Dominic Tierney
“[Fatalism] is something we all do,” he says. “We distance ourselves from bad outcomes and claim credit for good ones. So imagine the psychological pressure on a leader inching toward war to believe that it is not their fault.”
The stakes for understanding this frame of mind could not be higher. If China were to initiate a war against the U.S., notes Tierney, it may be because Chinese leaders think they were backed into a corner. That’s why Tierney advises a potentially surprising strategy: Convince your adversary they have more power and agency than they think.
This is the topic of Tierney’s next book, The Iron Dice: Fatalism and the Road to World War III (MIT Press), which looks at how fatalism can trigger war.

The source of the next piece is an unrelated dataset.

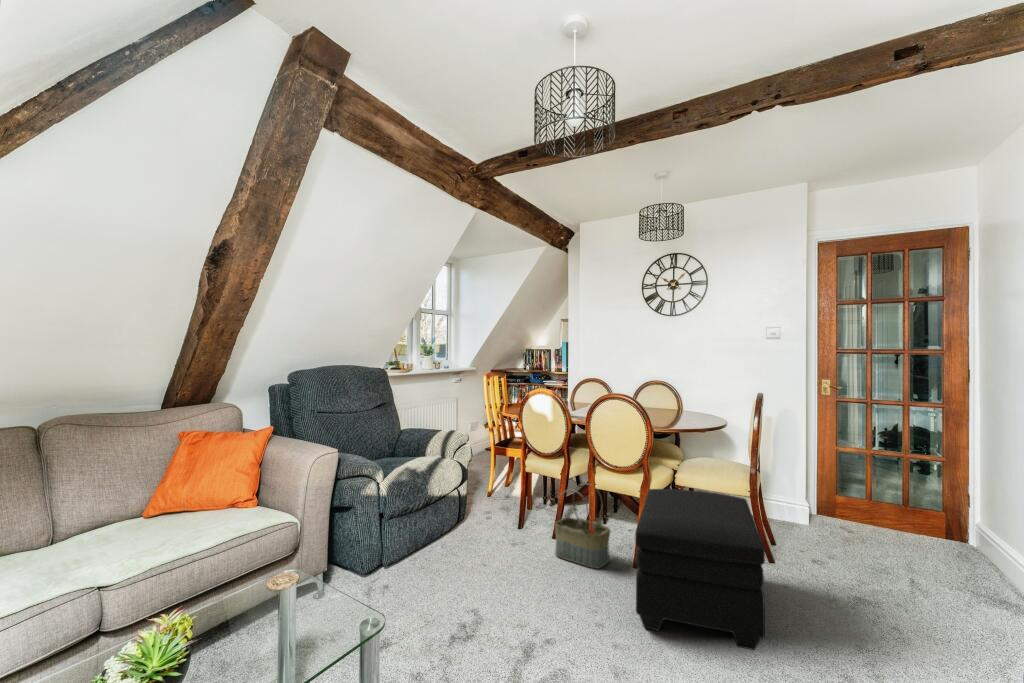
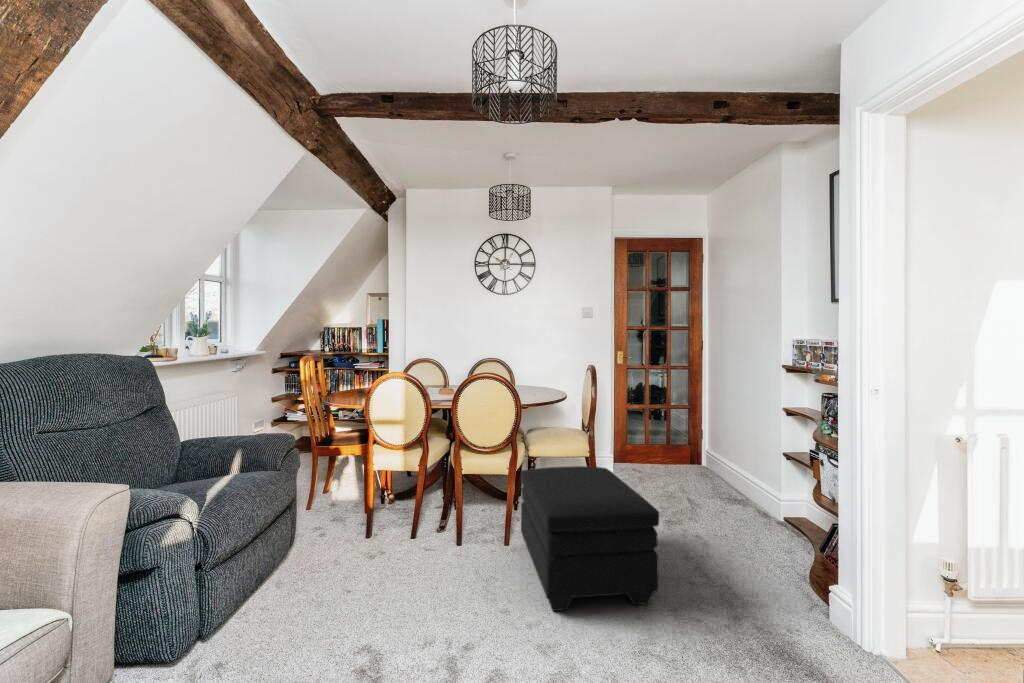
basket: present [554,484,610,569] -> none [423,474,485,562]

And it won’t be the first time that Tierney, a former contributing editor at The Atlantic and a senior fellow at the Foreign Policy Research Institute, has joined high-stakes debates about international conflict.
After earning his undergraduate degree and doctorate at Oxford University — where one of his fellow students was the future U.S. National Security Advisor Jake Sullivan — Tierney joined the Swarthmore faculty in 2005. Early in his career, he was fascinated by a strange paradox: Why does the U.S., with the world’s most powerful military, keep losing wars?

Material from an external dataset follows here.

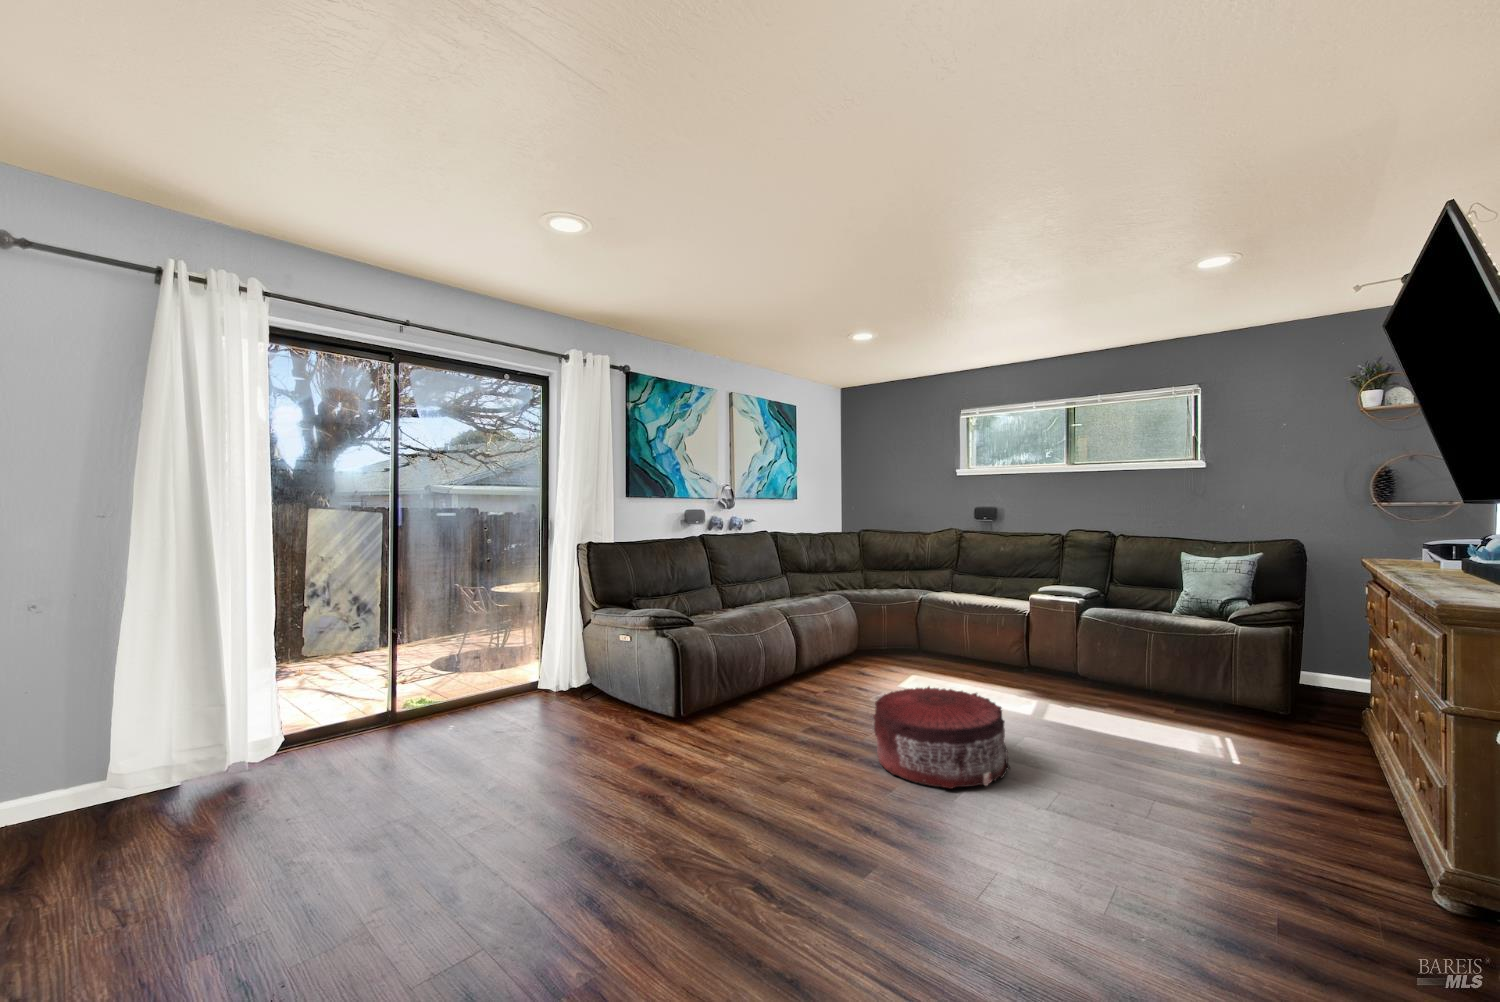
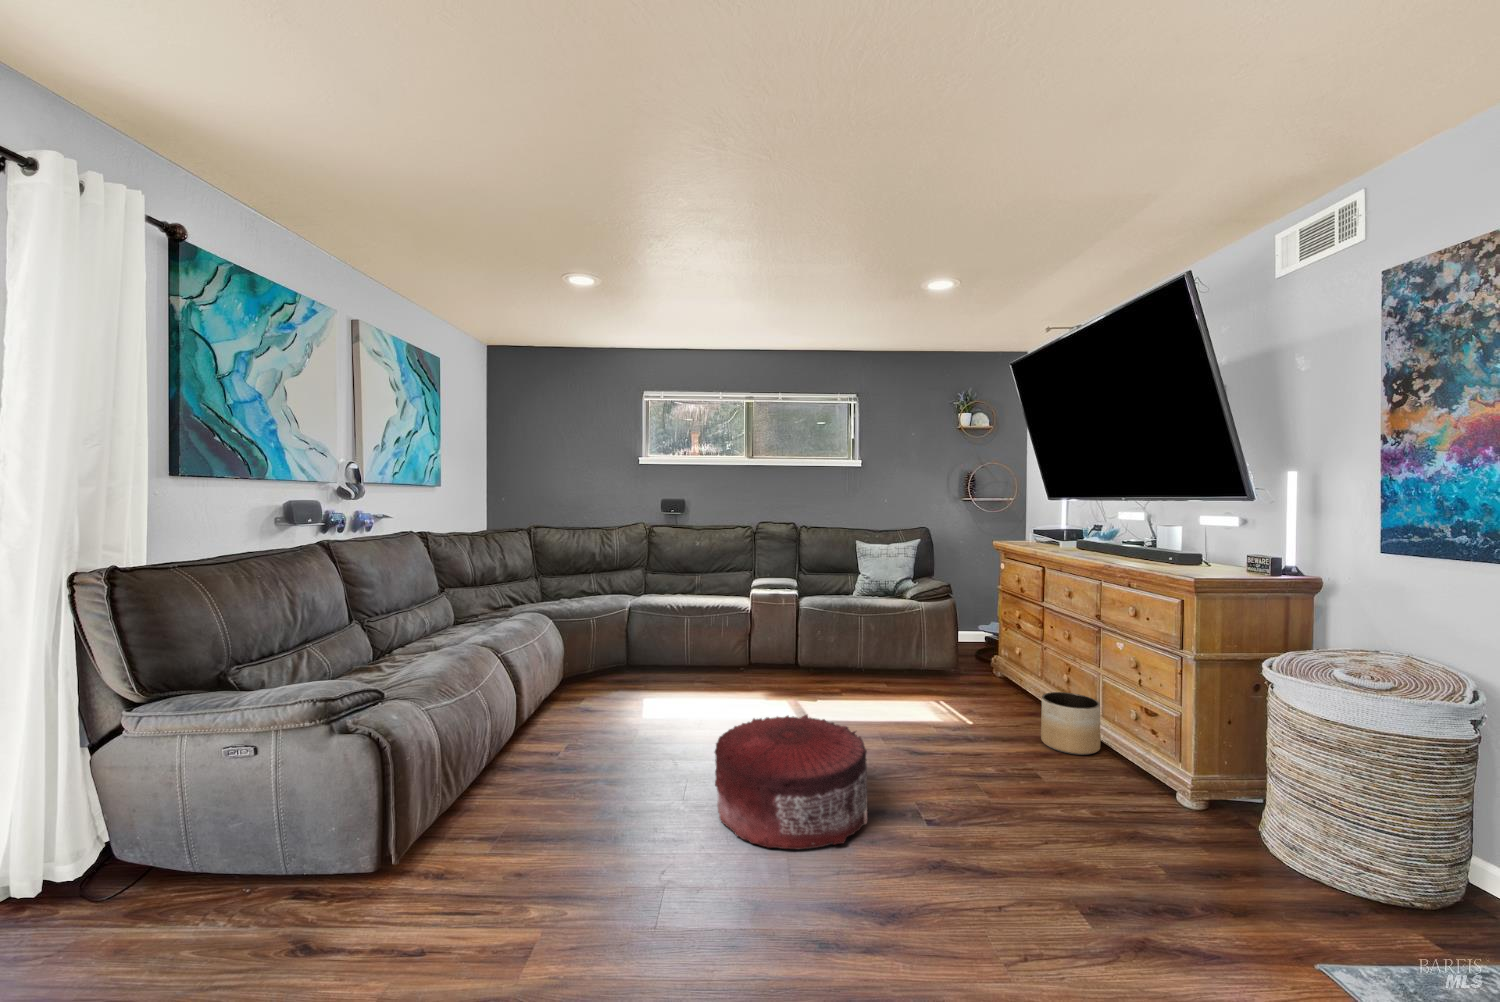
planter: none [1300,738,1391,820] -> present [1041,692,1100,755]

American military history up to World War II is an almost uninterrupted march of victory. The era after 1945, though, tells a very different story, with a string of stalemates and defeats like Korea, Vietnam, Iraq, and Afghanistan. “Americans don’t like to think about it,” says Tierney. “The idea of losing is a threat to national identity. It is remarkable just how little discussion there is of Afghanistan. It’s like asking someone about their mortality. People just want to change the subject.”
But it’s worth thinking about loss because there are many different ways to lose a war, says Tierney, and some are better than others. Modern wars often take place in a murky quagmire of guerrilla war, civil conflict, and foreign intervention. “War isn’t a football game,” he says. “There is no scoreboard, no referee.”
In his 2015 book, The Right Way to Lose a War: America in an Age of Unwinnable Conflicts (Little, Brown and Company), Tierney argued that leaders should be prepared to salvage tolerable losses from unwinnable conflicts. “The book was meant as a ‘break glass in case of emergency’ guide for presidents,” Tierney says. Teaching at Swarthmore, he says, fuels this sort of work. Conversations with students, many of whom have worked as his research assistants, have opened lines of inquiry and helped him think about international affairs in new ways.
“It’s an incredibly fertile place to teach,” Tierney says.
And there’s never been a more important time, he adds, to be teaching students about the psychological triggers of war, or the perilous misconceptions that can bring nations to the brink of catastrophe.